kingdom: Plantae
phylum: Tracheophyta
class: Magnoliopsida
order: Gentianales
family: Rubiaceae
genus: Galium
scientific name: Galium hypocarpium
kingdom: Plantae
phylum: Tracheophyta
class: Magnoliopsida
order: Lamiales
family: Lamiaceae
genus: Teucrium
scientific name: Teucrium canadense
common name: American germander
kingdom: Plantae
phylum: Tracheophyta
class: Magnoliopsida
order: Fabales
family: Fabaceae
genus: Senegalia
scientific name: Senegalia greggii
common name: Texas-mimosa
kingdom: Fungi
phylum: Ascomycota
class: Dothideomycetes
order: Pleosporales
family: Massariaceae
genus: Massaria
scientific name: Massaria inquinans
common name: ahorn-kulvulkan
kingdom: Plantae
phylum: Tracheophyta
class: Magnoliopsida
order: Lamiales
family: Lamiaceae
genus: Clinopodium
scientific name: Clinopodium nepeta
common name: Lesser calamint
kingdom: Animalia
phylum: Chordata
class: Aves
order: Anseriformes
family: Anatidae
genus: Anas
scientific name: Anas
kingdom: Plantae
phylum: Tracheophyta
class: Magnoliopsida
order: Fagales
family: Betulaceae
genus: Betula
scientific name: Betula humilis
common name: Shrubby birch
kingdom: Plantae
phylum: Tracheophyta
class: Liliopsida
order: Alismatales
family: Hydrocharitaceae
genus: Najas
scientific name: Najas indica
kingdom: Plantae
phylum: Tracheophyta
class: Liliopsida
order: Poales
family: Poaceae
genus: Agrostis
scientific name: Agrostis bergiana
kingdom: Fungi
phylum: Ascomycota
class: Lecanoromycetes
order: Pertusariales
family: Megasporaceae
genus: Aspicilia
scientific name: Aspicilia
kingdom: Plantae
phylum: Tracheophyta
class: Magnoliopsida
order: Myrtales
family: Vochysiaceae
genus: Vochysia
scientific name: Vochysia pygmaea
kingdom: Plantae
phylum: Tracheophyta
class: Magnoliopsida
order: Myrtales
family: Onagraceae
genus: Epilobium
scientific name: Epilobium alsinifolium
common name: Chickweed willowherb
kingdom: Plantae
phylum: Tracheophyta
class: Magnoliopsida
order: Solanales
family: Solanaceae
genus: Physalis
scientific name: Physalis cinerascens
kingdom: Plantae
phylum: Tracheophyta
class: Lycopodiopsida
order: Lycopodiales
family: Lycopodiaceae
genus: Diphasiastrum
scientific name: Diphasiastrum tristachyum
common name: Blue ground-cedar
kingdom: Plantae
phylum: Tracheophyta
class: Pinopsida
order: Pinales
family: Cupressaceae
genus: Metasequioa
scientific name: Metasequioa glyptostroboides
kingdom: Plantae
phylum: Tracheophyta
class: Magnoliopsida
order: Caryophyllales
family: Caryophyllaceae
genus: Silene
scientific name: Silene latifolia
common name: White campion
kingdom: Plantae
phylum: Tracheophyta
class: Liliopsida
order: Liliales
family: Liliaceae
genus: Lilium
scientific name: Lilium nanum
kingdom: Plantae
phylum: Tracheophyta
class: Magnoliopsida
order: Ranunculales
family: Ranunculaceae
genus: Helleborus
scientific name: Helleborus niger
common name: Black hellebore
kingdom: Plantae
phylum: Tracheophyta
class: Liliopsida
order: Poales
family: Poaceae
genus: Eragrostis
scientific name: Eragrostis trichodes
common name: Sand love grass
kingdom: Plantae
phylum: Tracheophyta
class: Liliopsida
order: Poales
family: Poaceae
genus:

■ ■ ■ ■

Set task - Recast the items as a numbered list, from their first line through the line containing "scientific name: Betula humilis", both ends included and blank lines omitted.

Task result -
1. kingdom: Plantae
2. phylum: Tracheophyta
3. class: Magnoliopsida
4. order: Gentianales
5. family: Rubiaceae
6. genus: Galium
7. scientific name: Galium hypocarpium
8. kingdom: Plantae
9. phylum: Tracheophyta
10. class: Magnoliopsida
11. order: Lamiales
12. family: Lamiaceae
13. genus: Teucrium
14. scientific name: Teucrium canadense
15. common name: American germander
16. kingdom: Plantae
17. phylum: Tracheophyta
18. class: Magnoliopsida
19. order: Fabales
20. family: Fabaceae
21. genus: Senegalia
22. scientific name: Senegalia greggii
23. common name: Texas-mimosa
24. kingdom: Fungi
25. phylum: Ascomycota
26. class: Dothideomycetes
27. order: Pleosporales
28. family: Massariaceae
29. genus: Massaria
30. scientific name: Massaria inquinans
31. common name: ahorn-kulvulkan
32. kingdom: Plantae
33. phylum: Tracheophyta
34. class: Magnoliopsida
35. order: Lamiales
36. family: Lamiaceae
37. genus: Clinopodium
38. scientific name: Clinopodium nepeta
39. common name: Lesser calamint
40. kingdom: Animalia
41. phylum: Chordata
42. class: Aves
43. order: Anseriformes
44. family: Anatidae
45. genus: Anas
46. scientific name: Anas
47. kingdom: Plantae
48. phylum: Tracheophyta
49. class: Magnoliopsida
50. order: Fagales
51. family: Betulaceae
52. genus: Betula
53. scientific name: Betula humilis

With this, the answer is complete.